(Data extracted from a collection)

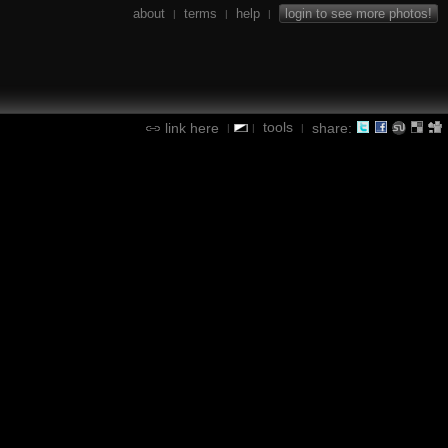
about
terms
help
login to see more photos!
|
|
|
tools
link here
share:
|
|
|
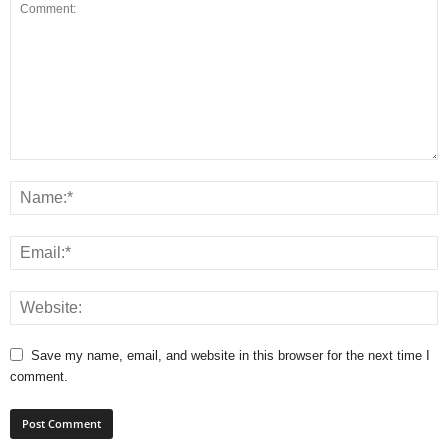
Save my name, email, and website in this browser for the next time I
comment.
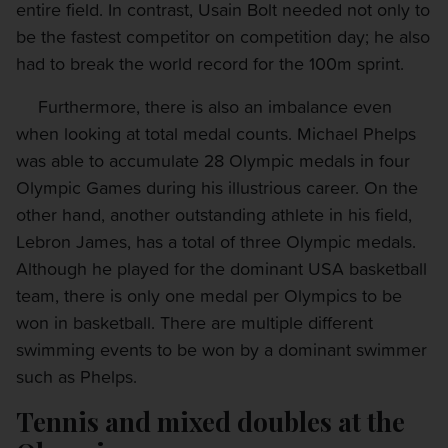
entire field. In contrast, Usain Bolt needed not only to
be the fastest competitor on competition day; he also
had to break the world record for the 100m sprint.
Furthermore, there is also an imbalance even
when looking at total medal counts. Michael Phelps
was able to accumulate 28 Olympic medals in four
Olympic Games during his illustrious career. On the
other hand, another outstanding athlete in his field,
Lebron James, has a total of three Olympic medals.
Although he played for the dominant USA basketball
team, there is only one medal per Olympics to be
won in basketball. There are multiple different
swimming events to be won by a dominant swimmer
such as Phelps.
Tennis and mixed doubles at the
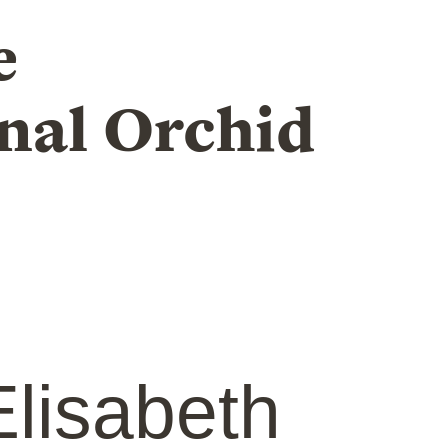
e
nal Orchid
lisabeth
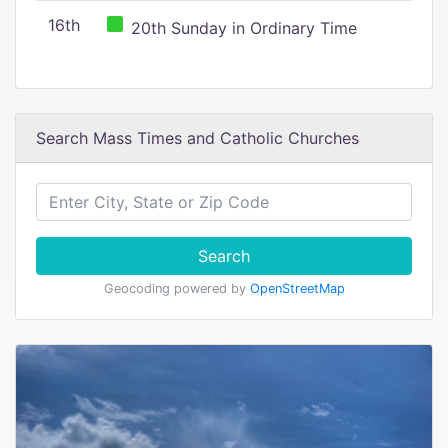
16th
20th Sunday in Ordinary Time
Search Mass Times and Catholic Churches
Search
Geocoding powered by
OpenStreetMap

### DESCRIPTION OF THE TASK
Where a line in the entries holds "basketball", copy that line.

### EXERCISE OUTPUT
Although he played for the dominant USA basketball
won in basketball. There are multiple different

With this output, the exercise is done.